> DATASET RECORDS:
————————
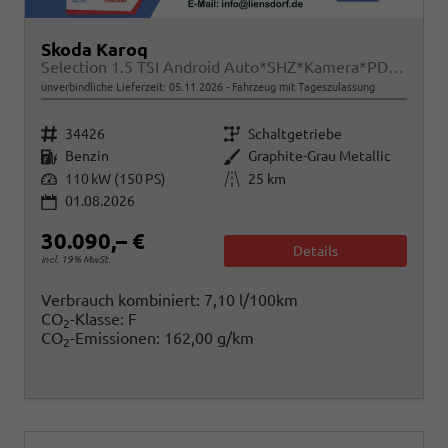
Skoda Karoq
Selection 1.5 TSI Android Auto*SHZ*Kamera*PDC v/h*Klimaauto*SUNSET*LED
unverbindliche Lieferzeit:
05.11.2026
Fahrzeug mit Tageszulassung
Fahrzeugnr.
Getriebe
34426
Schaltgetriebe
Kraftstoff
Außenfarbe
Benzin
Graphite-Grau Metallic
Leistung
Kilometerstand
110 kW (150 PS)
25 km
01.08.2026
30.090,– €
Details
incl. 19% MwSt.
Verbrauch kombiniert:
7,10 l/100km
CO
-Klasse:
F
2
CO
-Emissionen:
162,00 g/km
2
————————
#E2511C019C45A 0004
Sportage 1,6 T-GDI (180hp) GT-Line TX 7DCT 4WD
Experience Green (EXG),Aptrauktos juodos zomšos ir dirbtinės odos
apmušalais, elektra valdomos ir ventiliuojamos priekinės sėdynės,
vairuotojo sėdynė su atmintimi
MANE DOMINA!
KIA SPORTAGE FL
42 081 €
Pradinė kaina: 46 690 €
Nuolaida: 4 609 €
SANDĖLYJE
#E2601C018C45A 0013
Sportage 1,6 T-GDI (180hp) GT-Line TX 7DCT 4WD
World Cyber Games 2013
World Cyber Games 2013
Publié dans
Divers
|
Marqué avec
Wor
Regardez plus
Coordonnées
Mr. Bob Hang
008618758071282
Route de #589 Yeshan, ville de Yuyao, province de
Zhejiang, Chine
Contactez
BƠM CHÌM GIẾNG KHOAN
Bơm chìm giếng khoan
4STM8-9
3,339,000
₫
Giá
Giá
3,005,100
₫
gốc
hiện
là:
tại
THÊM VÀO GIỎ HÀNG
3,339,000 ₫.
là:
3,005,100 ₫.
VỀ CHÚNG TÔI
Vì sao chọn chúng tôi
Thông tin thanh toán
————————
> WRITTEN TASK: Please copy out everything in the entries from the line containing "Skoda Karoq" down to the line containing "incl. 19% MwSt.", including both of those lines, with each line unchanged.

> EXERCISE RESPONSE:
Skoda Karoq
Selection 1.5 TSI Android Auto*SHZ*Kamera*PDC v/h*Klimaauto*SUNSET*LED
unverbindliche Lieferzeit:
05.11.2026
Fahrzeug mit Tageszulassung
Fahrzeugnr.
Getriebe
34426
Schaltgetriebe
Kraftstoff
Außenfarbe
Benzin
Graphite-Grau Metallic
Leistung
Kilometerstand
110 kW (150 PS)
25 km
01.08.2026
30.090,– €
Details
incl. 19% MwSt.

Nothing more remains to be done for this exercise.